Netanyahu stressed his opposition to any deal that would ultimately leave Hamas in power in Gaza. “Twenty living hostages remain and 30 who are fallen. I am determined, we are determined, to bring back all of them,” he told reporters before boarding his plane. He added, however: “We are determined to ensure that Gaza will no longer constitute a threat to Israel.”

“That means one thing: eliminating Hamas’s military and governing capabilities. Hamas will not be there,” he said.

An Israeli negotiating team was in Doha this week for indirect talks with Hamas. Trump said on Tuesday that Israel had accepted the latest ceasefire proposal, which provides for the release, in five separate stages, of 10 living and 18 dead captives, in exchange for a 60-day ceasefire, an influx of humanitarian aid to the Strip and the release of many Palestinian detainees currently held in Israeli prisons.

Rafah
Palestinians gather to collect what remains of relief supplies from the GHF distribution centre, in Rafah on June 5, 2025 [Reuters]

Hamas gave what it called a “positive” response to the proposal, stressing its reservations about the temporary nature of the proposed truce and making some demands.

Netanyahu’s office called Hamas’s stipulations, concerning aid mechanisms and Israel’s military withdrawal, “unacceptable”.

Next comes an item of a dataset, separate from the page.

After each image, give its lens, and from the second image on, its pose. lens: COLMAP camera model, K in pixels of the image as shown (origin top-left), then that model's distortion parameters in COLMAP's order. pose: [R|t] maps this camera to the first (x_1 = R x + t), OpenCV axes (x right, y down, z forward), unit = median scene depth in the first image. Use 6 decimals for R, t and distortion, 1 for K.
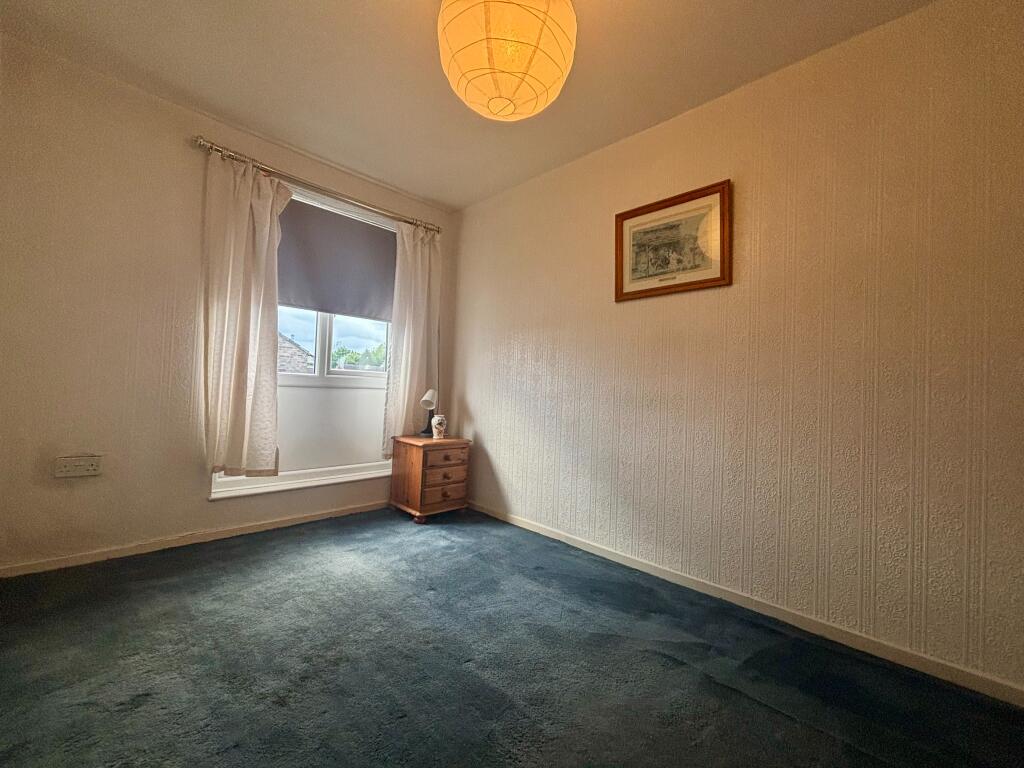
lens RADIAL K [[412.8, 0, 510.1], [0, 412.8, 379.8], [0, 0, 1]] dist [-0.000633, -0.000032]
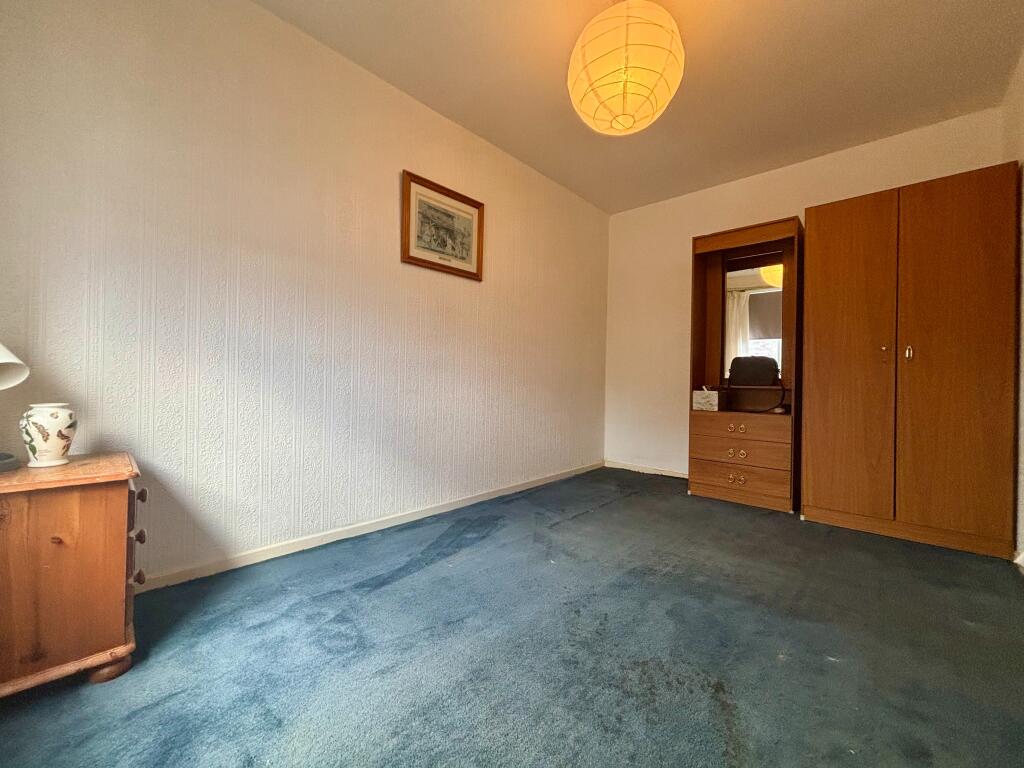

Ethnic cleansing: the ‘end game’

A sticking point remains Israel’s control of the Morag Corridor, just north of Rafah, which would allow Israel to control and isolate Rafah, facilitating the implementation of the mass expulsion plan.

In his remarks on Monday, Katz said Israel would use a potential 60-day ceasefire to establish the new “humanitarian zone” south of the corridor, and that the army would hold nearly 70 percent of Gaza’s territory.

Gideon Levy, Israeli columnist for Haaretz, told Al Jazeera negotiations were unlikely to result in more than a temporary ceasefire, whith the release of Israeli captives and Palestinian prisoners, as “Netanyahu doesn’t want an end to the war.”

While Trump could pressure his ally into a permanent deal, the US president does not seem inclined to pull his weight, observers say.

“The end game is an ethnic cleansing,” Levy said. “Will it be implemented? I have my doubts.

“But they are already preparing the area, and if the world is passive and the US gives its green light, it might work.”